Kidd Course Components
Sections meet on Mondays and Wednesdays from 2:00 – 3:50 p.m. (all three terms):
- Workshops: Students are encouraged and challenged in their writing all year long, workshopping stories, poems, or essays with the support of their peers and graduate tutors. Although the classes are not solely workshop courses, workshops are the main component throughout the program. Students generate new work in poetry, fiction, and creative nonfiction—both assigned and self-directed—and respond constructively to their peers’ writing. In this way, we build a creative community to help students grow as writers.
- Reading: Learning to read closely and critically is an essential life-long skill for all writers. Just as a musician studies other musicians and a visual artist studies other visual artists, writers examine how authors have put together a story, poem, or essay; what craft choices they have made; and why they made those choices and to what effect. Students read widely and deeply throughout the year from core texts (as well as from texts their tutors assign) and respond, both through reading logs and class discussion, with a rigorous and analytical mind.

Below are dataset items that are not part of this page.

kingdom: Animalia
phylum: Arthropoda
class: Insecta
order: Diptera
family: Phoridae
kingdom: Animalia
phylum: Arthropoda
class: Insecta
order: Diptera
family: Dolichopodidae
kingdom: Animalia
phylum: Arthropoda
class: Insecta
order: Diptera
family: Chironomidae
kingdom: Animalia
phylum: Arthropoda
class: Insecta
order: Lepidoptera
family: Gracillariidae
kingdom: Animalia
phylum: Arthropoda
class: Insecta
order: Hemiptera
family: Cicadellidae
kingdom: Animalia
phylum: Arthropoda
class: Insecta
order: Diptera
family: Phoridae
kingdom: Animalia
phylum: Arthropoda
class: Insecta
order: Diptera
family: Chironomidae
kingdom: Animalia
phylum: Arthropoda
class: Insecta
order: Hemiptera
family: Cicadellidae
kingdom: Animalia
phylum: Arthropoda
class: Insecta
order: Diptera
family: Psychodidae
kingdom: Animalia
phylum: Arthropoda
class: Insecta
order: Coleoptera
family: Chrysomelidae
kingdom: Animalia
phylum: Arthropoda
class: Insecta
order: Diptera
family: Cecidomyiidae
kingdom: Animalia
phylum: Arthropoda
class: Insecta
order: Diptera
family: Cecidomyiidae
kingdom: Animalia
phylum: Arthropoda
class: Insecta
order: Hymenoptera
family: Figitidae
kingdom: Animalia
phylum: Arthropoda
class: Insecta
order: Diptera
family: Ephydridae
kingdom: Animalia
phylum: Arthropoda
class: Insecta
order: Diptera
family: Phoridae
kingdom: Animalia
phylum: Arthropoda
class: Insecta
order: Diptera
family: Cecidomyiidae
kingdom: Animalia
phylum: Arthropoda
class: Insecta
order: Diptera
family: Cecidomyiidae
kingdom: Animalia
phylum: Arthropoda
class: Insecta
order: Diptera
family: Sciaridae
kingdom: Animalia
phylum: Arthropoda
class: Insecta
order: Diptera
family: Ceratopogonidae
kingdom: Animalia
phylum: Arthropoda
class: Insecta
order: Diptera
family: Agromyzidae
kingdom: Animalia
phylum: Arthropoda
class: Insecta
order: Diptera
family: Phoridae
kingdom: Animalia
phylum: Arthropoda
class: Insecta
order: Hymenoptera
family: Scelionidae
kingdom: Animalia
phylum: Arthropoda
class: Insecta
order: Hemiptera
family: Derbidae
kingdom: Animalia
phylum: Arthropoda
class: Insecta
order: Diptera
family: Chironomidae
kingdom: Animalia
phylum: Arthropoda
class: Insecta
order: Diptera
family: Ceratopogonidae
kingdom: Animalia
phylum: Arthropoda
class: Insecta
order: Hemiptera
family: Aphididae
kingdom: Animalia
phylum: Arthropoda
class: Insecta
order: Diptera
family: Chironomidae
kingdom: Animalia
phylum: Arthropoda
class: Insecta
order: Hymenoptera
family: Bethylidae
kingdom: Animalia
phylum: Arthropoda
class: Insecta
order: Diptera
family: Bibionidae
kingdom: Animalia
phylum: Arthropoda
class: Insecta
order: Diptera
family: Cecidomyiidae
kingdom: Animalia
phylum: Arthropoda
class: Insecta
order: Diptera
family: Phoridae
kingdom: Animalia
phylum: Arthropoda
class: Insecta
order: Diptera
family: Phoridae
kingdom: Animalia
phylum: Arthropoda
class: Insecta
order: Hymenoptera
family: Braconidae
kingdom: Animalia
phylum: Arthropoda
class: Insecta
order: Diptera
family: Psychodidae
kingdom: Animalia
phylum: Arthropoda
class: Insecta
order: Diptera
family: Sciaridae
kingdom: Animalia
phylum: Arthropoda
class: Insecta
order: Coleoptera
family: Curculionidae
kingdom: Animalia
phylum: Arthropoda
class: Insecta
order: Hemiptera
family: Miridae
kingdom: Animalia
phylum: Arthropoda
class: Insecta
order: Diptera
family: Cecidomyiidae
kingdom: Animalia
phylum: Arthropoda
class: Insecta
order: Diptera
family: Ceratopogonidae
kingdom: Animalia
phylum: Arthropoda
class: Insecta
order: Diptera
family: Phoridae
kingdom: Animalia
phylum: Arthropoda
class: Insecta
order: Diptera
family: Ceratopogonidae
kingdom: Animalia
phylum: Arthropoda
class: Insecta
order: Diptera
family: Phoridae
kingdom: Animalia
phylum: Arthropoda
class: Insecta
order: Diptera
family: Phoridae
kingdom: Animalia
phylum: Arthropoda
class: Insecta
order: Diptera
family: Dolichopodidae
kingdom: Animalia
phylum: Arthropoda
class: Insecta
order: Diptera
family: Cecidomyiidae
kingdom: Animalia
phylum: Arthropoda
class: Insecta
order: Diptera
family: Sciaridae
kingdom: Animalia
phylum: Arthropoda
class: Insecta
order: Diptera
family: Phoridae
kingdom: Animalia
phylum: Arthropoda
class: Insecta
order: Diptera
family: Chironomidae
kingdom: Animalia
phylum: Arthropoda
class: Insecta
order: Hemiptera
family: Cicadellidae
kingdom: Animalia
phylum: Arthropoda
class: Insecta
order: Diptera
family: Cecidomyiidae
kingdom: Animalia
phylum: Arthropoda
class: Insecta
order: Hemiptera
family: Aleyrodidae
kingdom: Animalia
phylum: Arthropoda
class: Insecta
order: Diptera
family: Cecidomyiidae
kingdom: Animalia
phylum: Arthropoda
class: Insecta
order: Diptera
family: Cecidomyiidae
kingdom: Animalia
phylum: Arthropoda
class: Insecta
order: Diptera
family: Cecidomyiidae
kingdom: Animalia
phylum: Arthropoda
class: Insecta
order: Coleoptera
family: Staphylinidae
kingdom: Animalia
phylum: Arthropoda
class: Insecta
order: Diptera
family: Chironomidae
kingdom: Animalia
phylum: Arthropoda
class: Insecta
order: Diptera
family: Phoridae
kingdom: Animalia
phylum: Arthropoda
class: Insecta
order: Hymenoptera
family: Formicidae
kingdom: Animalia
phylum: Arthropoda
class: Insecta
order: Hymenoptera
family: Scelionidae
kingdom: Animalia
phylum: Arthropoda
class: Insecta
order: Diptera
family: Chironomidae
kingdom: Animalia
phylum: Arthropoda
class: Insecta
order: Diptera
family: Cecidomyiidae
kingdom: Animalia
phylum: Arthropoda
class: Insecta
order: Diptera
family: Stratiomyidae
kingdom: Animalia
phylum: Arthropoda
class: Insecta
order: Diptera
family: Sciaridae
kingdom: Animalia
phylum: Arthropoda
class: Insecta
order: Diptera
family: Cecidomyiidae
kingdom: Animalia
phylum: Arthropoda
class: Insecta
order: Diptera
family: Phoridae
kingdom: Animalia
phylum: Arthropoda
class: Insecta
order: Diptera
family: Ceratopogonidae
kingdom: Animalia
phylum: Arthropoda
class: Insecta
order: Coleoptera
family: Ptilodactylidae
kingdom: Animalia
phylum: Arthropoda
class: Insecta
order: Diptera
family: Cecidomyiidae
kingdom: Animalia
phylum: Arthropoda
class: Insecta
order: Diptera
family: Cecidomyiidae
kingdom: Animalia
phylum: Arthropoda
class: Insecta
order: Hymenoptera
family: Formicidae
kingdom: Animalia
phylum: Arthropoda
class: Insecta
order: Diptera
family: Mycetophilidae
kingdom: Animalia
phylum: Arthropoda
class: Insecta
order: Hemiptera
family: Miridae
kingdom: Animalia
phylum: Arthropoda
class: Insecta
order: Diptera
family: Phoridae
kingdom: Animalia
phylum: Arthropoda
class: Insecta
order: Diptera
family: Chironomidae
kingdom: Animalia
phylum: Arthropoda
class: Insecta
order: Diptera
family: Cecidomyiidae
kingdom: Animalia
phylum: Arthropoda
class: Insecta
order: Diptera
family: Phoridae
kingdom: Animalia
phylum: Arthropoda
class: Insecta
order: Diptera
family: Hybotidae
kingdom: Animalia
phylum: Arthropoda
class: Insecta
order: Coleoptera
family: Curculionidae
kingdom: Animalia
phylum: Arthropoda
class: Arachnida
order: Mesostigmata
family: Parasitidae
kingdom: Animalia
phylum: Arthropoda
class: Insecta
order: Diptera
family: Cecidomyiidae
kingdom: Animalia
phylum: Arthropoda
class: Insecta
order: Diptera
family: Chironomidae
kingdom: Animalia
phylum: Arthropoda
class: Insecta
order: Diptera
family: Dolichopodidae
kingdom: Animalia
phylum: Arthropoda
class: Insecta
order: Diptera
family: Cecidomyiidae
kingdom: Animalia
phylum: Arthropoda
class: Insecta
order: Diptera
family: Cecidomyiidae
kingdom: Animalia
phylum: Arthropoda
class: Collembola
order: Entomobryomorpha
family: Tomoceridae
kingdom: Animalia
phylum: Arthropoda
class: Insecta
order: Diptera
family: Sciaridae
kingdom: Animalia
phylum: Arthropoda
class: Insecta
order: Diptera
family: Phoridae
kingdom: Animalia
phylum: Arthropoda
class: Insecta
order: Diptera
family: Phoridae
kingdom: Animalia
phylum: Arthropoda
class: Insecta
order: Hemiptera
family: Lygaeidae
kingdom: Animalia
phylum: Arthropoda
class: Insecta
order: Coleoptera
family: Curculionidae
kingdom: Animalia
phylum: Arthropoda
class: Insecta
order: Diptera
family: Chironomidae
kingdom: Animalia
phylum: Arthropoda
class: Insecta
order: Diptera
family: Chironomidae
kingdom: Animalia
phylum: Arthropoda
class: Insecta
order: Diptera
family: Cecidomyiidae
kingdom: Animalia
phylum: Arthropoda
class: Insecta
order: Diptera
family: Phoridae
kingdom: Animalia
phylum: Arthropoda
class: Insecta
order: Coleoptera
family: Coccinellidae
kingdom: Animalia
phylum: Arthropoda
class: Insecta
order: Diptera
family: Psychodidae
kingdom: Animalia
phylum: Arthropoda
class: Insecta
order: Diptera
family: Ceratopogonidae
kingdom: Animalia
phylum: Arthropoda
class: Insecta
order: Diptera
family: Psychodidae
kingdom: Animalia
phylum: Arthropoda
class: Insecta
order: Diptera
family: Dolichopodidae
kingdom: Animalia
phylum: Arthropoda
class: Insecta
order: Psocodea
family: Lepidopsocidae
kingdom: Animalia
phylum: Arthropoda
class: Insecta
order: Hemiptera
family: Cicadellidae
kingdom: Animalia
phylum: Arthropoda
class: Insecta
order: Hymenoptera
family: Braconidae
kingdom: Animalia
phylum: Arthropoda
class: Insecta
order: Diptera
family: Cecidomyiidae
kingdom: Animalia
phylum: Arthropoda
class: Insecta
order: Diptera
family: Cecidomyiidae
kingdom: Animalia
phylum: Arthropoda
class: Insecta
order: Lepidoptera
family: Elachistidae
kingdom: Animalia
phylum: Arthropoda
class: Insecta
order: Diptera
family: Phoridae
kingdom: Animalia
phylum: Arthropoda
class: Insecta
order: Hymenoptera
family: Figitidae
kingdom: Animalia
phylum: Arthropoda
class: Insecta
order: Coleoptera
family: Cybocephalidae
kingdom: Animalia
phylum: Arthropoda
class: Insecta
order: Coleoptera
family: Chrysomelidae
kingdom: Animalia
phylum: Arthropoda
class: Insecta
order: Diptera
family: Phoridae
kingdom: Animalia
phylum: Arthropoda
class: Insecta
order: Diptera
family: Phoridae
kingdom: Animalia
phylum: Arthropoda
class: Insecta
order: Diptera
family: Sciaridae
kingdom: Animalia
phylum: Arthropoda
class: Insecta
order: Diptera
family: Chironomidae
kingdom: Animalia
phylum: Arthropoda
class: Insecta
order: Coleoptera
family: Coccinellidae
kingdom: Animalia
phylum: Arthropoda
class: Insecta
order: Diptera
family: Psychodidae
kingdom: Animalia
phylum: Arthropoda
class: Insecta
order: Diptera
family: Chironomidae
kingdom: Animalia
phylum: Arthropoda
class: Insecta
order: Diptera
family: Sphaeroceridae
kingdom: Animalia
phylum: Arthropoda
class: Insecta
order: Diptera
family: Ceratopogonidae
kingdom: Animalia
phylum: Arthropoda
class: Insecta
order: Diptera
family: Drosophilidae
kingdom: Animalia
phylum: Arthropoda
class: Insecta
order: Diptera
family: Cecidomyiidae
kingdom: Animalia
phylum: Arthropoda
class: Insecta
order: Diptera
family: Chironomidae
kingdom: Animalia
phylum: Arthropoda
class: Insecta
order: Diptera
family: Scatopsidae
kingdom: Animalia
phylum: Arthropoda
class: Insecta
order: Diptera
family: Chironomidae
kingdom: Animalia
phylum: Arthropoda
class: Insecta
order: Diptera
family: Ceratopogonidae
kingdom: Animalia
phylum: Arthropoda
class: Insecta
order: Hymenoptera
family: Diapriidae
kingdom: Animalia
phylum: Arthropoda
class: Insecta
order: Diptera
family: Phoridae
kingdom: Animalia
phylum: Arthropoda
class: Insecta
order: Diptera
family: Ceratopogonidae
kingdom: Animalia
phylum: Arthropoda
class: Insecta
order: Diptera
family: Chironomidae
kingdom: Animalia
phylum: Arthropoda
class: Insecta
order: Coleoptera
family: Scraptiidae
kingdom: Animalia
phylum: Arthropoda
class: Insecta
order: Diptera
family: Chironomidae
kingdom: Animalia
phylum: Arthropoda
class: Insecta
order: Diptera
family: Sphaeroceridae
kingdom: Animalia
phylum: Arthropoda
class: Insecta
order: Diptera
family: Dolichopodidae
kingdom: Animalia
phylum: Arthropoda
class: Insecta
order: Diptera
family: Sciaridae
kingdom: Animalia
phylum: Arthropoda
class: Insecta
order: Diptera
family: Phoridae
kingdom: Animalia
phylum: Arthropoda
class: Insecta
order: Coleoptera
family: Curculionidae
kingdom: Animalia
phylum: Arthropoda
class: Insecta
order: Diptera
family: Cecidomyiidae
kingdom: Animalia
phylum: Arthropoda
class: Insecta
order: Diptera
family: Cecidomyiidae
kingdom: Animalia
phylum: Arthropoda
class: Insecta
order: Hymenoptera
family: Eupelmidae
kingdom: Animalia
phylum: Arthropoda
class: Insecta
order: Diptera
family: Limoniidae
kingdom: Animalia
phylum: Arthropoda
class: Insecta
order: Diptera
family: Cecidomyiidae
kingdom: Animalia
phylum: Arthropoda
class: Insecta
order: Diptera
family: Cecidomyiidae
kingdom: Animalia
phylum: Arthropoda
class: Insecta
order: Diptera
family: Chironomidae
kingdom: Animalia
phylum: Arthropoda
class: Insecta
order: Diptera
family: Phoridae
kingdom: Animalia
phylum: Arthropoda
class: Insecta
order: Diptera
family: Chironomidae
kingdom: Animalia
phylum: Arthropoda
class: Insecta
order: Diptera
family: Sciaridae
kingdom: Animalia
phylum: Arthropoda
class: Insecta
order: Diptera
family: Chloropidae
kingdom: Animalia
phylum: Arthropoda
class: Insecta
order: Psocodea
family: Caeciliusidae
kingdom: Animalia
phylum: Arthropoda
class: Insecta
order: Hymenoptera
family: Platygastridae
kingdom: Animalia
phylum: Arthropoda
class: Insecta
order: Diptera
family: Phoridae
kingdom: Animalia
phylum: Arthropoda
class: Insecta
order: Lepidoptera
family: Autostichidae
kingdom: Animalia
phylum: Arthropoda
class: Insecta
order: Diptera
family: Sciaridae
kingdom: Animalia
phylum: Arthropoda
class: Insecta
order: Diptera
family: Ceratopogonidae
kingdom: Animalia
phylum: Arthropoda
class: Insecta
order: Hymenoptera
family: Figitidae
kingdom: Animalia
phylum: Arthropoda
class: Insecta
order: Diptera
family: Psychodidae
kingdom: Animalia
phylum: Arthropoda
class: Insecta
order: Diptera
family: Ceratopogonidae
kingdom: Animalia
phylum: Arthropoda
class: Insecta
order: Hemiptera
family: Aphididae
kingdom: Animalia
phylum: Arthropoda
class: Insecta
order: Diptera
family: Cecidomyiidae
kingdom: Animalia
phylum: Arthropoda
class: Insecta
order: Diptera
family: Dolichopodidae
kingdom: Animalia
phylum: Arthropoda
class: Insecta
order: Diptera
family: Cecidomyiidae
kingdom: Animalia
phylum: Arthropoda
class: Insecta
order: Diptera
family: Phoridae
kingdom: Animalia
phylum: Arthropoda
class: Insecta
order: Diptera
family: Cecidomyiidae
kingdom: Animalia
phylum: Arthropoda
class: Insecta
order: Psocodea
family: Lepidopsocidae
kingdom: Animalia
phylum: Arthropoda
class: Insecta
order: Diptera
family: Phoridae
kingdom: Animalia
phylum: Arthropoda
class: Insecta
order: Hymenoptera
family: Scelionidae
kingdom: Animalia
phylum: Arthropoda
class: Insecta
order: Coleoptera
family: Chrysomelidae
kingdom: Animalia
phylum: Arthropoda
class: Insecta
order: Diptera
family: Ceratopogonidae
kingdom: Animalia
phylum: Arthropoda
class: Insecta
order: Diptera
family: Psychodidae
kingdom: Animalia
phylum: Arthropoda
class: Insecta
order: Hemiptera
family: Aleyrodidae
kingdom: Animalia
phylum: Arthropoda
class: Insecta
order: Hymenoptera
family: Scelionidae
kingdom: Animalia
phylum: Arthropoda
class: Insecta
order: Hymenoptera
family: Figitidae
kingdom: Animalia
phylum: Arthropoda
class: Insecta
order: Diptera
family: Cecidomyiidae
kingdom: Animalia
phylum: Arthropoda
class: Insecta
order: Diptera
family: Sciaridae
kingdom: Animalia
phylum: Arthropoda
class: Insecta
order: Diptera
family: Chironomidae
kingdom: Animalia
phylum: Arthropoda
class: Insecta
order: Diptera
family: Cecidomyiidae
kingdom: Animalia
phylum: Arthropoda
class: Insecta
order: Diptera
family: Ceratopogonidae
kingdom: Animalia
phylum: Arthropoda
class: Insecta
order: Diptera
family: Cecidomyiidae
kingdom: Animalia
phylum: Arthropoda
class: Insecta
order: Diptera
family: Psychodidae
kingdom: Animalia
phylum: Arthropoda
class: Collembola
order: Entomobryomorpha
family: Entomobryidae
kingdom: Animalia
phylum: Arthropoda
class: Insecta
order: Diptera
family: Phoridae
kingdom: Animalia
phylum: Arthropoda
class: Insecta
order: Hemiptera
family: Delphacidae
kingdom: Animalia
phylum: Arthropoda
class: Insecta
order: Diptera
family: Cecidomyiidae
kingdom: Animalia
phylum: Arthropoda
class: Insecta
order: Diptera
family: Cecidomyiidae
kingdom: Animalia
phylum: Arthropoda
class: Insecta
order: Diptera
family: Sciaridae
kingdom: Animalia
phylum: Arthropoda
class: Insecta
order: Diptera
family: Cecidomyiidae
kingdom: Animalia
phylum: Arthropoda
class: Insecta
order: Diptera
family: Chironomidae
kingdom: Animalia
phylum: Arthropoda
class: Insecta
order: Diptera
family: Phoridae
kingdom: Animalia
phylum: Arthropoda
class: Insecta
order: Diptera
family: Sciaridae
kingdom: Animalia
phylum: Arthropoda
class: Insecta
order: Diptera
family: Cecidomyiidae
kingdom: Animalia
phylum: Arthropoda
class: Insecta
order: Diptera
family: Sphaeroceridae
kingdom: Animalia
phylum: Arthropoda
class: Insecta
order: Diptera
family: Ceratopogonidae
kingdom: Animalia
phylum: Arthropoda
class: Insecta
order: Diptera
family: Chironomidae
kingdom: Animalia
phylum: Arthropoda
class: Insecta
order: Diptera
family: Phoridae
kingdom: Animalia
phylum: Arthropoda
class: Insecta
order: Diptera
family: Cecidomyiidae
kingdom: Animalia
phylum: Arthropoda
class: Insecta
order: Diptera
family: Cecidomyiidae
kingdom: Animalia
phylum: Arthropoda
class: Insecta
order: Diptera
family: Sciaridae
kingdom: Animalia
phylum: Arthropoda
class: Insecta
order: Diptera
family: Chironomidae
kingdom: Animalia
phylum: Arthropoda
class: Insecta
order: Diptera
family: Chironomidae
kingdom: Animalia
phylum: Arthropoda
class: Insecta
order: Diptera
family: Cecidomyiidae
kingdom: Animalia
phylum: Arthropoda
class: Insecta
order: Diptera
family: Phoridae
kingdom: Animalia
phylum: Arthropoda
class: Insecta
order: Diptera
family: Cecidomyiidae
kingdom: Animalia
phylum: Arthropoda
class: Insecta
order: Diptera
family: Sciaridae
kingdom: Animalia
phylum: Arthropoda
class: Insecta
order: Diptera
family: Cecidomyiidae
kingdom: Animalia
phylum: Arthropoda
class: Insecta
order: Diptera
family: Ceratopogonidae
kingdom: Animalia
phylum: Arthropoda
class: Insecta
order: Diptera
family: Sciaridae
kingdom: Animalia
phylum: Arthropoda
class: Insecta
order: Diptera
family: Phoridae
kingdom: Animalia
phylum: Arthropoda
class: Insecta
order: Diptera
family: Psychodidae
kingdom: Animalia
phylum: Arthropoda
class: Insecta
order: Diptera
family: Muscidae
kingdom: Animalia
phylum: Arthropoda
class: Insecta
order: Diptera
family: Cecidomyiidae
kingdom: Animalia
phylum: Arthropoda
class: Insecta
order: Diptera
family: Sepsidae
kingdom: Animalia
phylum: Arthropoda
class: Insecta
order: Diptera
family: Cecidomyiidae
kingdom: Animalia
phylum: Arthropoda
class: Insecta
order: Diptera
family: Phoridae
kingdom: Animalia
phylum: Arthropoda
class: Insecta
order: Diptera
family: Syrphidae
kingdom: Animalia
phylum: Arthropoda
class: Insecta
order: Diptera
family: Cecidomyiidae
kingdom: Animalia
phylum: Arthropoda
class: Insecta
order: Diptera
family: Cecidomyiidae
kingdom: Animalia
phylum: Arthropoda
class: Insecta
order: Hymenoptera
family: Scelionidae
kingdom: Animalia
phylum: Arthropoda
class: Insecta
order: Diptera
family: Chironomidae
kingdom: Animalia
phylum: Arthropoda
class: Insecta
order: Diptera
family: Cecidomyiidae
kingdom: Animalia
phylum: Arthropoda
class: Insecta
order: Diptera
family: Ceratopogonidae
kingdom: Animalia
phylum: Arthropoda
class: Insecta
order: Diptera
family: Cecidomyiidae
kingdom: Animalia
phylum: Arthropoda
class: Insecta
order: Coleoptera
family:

- Inquiry and Research: The process of inquiry—a close examination of a question in search for truth—is a cornerstone of the Kidd Workshops. Asking questions—analyzing, probing, digging deeper into texts—is how writers identify and clarify issues at stake in their own work. Students submit a proposal in the fall that describes their creative preoccupations and the readings they will study to extend and investigate those concerns. Winter term focuses on reading and research for an annotated bibliography. In the spring, students present their findings to their peers and write a Line of Inquiry (LOI) essay that is both scholarly and craft-driven.
- Student Anthology: In Spring term, all students contribute a selection of their work to be included in The Walter and Nancy Kidd Creative Writing Workshops Student Anthology, which they also help edit. At the end of the year, they read from this selection as part of a literary reading to celebrate their work.
- Final Creative Project: Completion of the Kidd Workshops culminates in a significant body of work, the equivalent of an undergraduate thesis, consisting of 15–20 poems, 3–4 short stories, a novella, or, on occasion, essays in creative nonfiction. Many students go on to take advanced courses in their genre with Creative Writing faculty, often in preparation to apply for graduate study.
- Craft Talks and Visiting Writers: Students attend all of the evening readings by visiting writers who come to campus as part of the Creative Writing Program’s annual Reading Series. In addition, visiting writers and Creative Writing faculty give 50-minute talks to the students in an intimate setting. These talks vary from lectures about craft elements to discussions about the visiting writers’ work. Students then have an opportunity to personally engage with the visiting writers and faculty during a Q & A session. Former students have frequently named these craft talks as one of the highlights of our program.